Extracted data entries
○ ○ ○ ○ ○ ○ ○
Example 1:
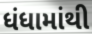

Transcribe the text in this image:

ધંધામાંથી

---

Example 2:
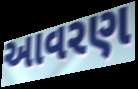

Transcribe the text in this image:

આવરણ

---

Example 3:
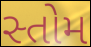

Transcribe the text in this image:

સ્તોમ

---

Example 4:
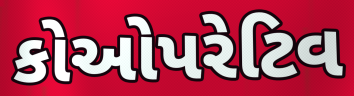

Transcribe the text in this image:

કોઓપરેટિવ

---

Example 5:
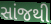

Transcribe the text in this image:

સાંજથી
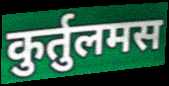
कुर्तुलमस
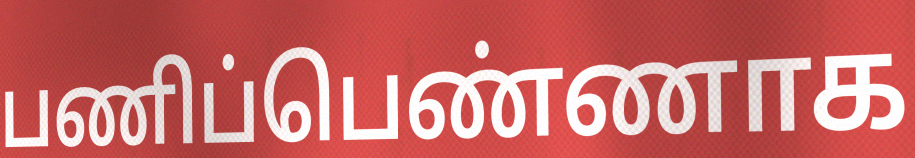
பணிப்பெண்ணாக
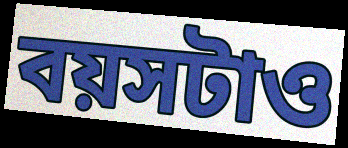
বয়সটাও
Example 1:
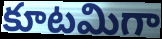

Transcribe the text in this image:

కూటమిగా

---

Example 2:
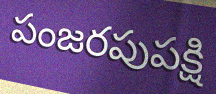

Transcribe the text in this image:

పంజరపుపక్షి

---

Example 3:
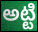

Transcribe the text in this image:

అట్టి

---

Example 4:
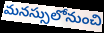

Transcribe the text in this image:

మనస్సులోనుంచి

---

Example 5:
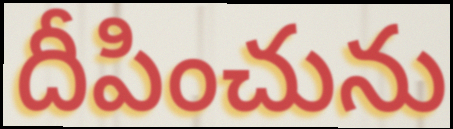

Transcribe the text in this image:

దీపించును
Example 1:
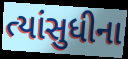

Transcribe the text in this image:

ત્યાંસુધીના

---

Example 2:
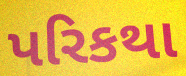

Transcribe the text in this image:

પરિકથા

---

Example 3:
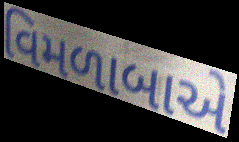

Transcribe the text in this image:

વિમળાબાએ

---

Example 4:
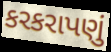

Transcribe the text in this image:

કરકરાપણું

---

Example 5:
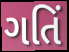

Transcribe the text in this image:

ગતિં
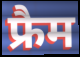
फ्रैम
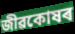
জীৱকোষৰ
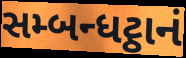
સમ્બન્ધટ્ઠાનં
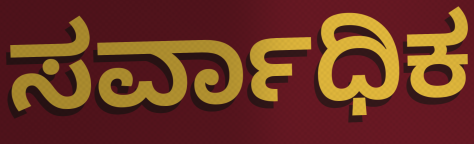
ಸರ್ವಾಧಿಕ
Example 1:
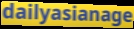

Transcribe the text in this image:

dailyasianage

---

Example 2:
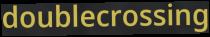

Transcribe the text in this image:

doublecrossing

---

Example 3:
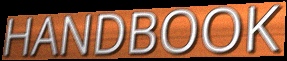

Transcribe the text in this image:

HANDBOOK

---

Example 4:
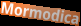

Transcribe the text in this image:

Mormodica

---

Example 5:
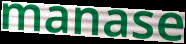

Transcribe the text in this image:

manase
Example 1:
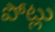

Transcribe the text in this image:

పోట్లు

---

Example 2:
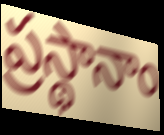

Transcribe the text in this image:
○ ○ ○ ○ ○ ○ ○
(Your objective): Edit every item above by replacing "image" with "photo" and changing nothing else. Omit the pictures from your answer.

(Complete output):
Example 1:

Transcribe the text in this photo:

ધંધામાંથી

---

Example 2:

Transcribe the text in this photo:

આવરણ

---

Example 3:

Transcribe the text in this photo:

સ્તોમ

---

Example 4:

Transcribe the text in this photo:

કોઓપરેટિવ

---

Example 5:

Transcribe the text in this photo:

સાંજથી
कुर्तुलमस
பணிப்பெண்ணாக
বয়সটাও
Example 1:

Transcribe the text in this photo:

కూటమిగా

---

Example 2:

Transcribe the text in this photo:

పంజరపుపక్షి

---

Example 3:

Transcribe the text in this photo:

అట్టి

---

Example 4:

Transcribe the text in this photo:

మనస్సులోనుంచి

---

Example 5:

Transcribe the text in this photo:

దీపించును
Example 1:

Transcribe the text in this photo:

ત્યાંસુધીના

---

Example 2:

Transcribe the text in this photo:

પરિકથા

---

Example 3:

Transcribe the text in this photo:

વિમળાબાએ

---

Example 4:

Transcribe the text in this photo:

કરકરાપણું

---

Example 5:

Transcribe the text in this photo:

ગતિં
फ्रैम
জীৱকোষৰ
સમ્બન્ધટ્ઠાનં
ಸರ್ವಾಧಿಕ
Example 1:

Transcribe the text in this photo:

dailyasianage

---

Example 2:

Transcribe the text in this photo:

doublecrossing

---

Example 3:

Transcribe the text in this photo:

HANDBOOK

---

Example 4:

Transcribe the text in this photo:

Mormodica

---

Example 5:

Transcribe the text in this photo:

manase
Example 1:

Transcribe the text in this photo:

పోట్లు

---

Example 2:

Transcribe the text in this photo:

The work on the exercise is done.